Problem to work on
Reproduce the entries below word for word, from the first line through the line with "collection date: 1920-09-20", including that line.

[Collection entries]

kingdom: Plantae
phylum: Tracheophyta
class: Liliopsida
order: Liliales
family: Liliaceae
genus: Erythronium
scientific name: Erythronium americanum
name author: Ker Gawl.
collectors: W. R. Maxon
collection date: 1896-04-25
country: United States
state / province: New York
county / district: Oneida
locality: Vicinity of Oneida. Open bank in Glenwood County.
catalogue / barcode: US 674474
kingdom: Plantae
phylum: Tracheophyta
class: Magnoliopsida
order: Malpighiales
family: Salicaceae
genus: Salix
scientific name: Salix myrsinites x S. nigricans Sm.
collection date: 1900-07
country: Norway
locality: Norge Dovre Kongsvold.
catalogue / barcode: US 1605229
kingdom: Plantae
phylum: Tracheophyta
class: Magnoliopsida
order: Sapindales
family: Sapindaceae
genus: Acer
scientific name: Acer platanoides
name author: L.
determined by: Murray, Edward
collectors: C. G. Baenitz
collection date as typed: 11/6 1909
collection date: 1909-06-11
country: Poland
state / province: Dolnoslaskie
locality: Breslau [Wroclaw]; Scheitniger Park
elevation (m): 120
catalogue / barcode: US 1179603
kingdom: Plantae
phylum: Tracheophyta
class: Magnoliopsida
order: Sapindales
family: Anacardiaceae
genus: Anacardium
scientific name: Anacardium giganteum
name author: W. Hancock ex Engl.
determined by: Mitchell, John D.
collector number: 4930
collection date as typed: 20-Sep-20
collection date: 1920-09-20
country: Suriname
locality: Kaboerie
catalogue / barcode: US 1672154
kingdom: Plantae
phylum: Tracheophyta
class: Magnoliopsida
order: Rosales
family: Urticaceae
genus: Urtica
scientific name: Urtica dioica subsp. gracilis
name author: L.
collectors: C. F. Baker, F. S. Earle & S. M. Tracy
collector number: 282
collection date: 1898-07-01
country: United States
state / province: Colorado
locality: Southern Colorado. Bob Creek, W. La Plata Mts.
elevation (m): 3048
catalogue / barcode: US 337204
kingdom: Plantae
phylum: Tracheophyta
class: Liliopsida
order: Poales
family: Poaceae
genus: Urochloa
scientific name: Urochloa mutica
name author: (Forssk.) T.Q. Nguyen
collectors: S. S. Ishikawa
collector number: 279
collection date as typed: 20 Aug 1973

Written answer
kingdom: Plantae
phylum: Tracheophyta
class: Liliopsida
order: Liliales
family: Liliaceae
genus: Erythronium
scientific name: Erythronium americanum
name author: Ker Gawl.
collectors: W. R. Maxon
collection date: 1896-04-25
country: United States
state / province: New York
county / district: Oneida
locality: Vicinity of Oneida. Open bank in Glenwood County.
catalogue / barcode: US 674474
kingdom: Plantae
phylum: Tracheophyta
class: Magnoliopsida
order: Malpighiales
family: Salicaceae
genus: Salix
scientific name: Salix myrsinites x S. nigricans Sm.
collection date: 1900-07
country: Norway
locality: Norge Dovre Kongsvold.
catalogue / barcode: US 1605229
kingdom: Plantae
phylum: Tracheophyta
class: Magnoliopsida
order: Sapindales
family: Sapindaceae
genus: Acer
scientific name: Acer platanoides
name author: L.
determined by: Murray, Edward
collectors: C. G. Baenitz
collection date as typed: 11/6 1909
collection date: 1909-06-11
country: Poland
state / province: Dolnoslaskie
locality: Breslau [Wroclaw]; Scheitniger Park
elevation (m): 120
catalogue / barcode: US 1179603
kingdom: Plantae
phylum: Tracheophyta
class: Magnoliopsida
order: Sapindales
family: Anacardiaceae
genus: Anacardium
scientific name: Anacardium giganteum
name author: W. Hancock ex Engl.
determined by: Mitchell, John D.
collector number: 4930
collection date as typed: 20-Sep-20
collection date: 1920-09-20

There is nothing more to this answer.